• EXTRACT
--- START ---
I'm programming a generic webcrawler that gets the main content from a given webpage (it has to crawl different pages).
I've tried to achieve this with different tools, among them:
- HtmlUnit: returned me too much scrap when crawling.
- Essence: failed to get the important information on many pages.
- Boilerpipe: retrieves the content successfully, almost perfect results but:
When I try to crawl pages like TripAdvisor instead of the given webpage html it returns the following message:
We noticed that you're using an unsupported browser. The Tripadvisor website may not display properly.We support the following browsers: Windows: Internet Explorer, Mozilla Firefox, Google Chrome. Mac: Safari.
I am using user agent:
private final static String USER_AGENT = "Mozilla/5.0 AppleWebKit/537.36 (KHTML, like Gecko; compatible; Googlebot/2.1; +http://www.google.com/bot.html)
I've also tried to use different user agents, even mobile ones but I always get the same error, is it related to Javascript maybe?
--- END ---
• PROVIDED MATERIAL
--- START ---
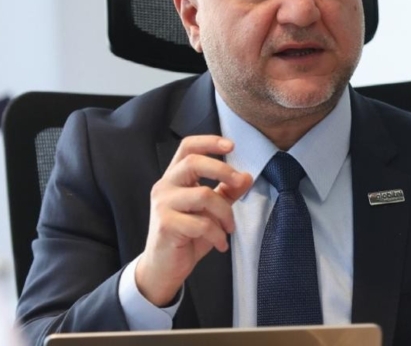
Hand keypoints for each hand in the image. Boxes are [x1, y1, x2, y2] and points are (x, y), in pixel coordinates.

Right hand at [135, 135, 252, 305]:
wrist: (163, 268)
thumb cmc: (187, 236)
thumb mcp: (211, 211)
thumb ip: (226, 192)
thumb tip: (247, 176)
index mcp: (175, 178)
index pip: (187, 147)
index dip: (209, 142)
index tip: (232, 145)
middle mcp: (165, 186)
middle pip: (193, 162)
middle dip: (223, 170)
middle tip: (240, 183)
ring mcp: (163, 205)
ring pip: (203, 195)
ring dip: (225, 213)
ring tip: (230, 228)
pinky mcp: (165, 225)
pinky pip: (201, 223)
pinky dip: (217, 234)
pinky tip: (221, 244)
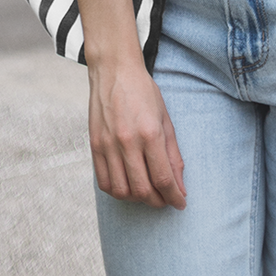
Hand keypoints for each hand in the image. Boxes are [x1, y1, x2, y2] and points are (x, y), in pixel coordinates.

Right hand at [88, 57, 186, 208]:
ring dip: (137, 199)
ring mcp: (108, 145)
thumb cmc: (143, 92)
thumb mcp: (165, 119)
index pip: (163, 178)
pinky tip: (128, 186)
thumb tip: (180, 185)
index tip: (181, 204)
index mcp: (149, 133)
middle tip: (166, 200)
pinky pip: (104, 182)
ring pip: (122, 190)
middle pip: (142, 189)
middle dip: (158, 201)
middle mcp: (127, 142)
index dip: (174, 196)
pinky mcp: (94, 146)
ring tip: (148, 193)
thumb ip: (172, 154)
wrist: (114, 71)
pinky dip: (117, 191)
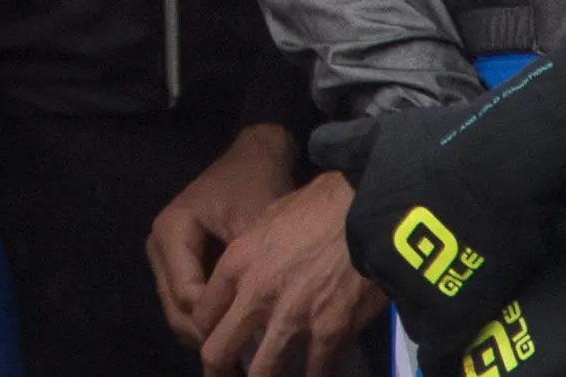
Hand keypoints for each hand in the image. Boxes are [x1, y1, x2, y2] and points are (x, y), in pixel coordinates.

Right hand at [151, 124, 298, 345]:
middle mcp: (158, 245)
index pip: (188, 295)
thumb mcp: (255, 227)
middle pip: (176, 309)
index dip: (217, 323)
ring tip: (243, 347)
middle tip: (246, 355)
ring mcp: (163, 255)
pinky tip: (235, 327)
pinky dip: (206, 317)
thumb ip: (246, 275)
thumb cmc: (256, 185)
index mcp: (171, 232)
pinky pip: (185, 300)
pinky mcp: (175, 262)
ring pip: (178, 310)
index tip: (254, 341)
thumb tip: (254, 329)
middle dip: (209, 332)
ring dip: (207, 328)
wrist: (257, 155)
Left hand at [194, 168, 388, 376]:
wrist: (364, 208)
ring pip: (263, 373)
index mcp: (236, 265)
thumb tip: (249, 277)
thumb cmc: (317, 205)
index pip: (201, 315)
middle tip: (228, 376)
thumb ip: (251, 256)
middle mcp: (255, 297)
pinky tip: (315, 376)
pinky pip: (315, 373)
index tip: (218, 340)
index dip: (206, 333)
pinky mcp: (329, 333)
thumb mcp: (267, 219)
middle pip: (217, 353)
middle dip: (219, 371)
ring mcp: (292, 319)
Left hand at [334, 59, 565, 373]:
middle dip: (417, 279)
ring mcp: (412, 291)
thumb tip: (318, 148)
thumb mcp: (384, 134)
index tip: (429, 238)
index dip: (401, 249)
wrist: (506, 159)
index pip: (372, 254)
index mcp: (361, 225)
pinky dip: (449, 349)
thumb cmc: (447, 141)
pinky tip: (467, 329)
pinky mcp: (449, 317)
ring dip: (437, 307)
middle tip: (453, 259)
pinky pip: (439, 351)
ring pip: (418, 317)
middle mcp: (378, 261)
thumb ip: (344, 145)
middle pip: (394, 285)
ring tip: (470, 283)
--- END ---
• WHAT YOU NEED TO DO
What problem did HtmlUnit have, according to the webcrawler post? The data here stands apart from the webcrawler post.

• ANSWER TO THE EXERCISE
It returned too much scrap when crawling.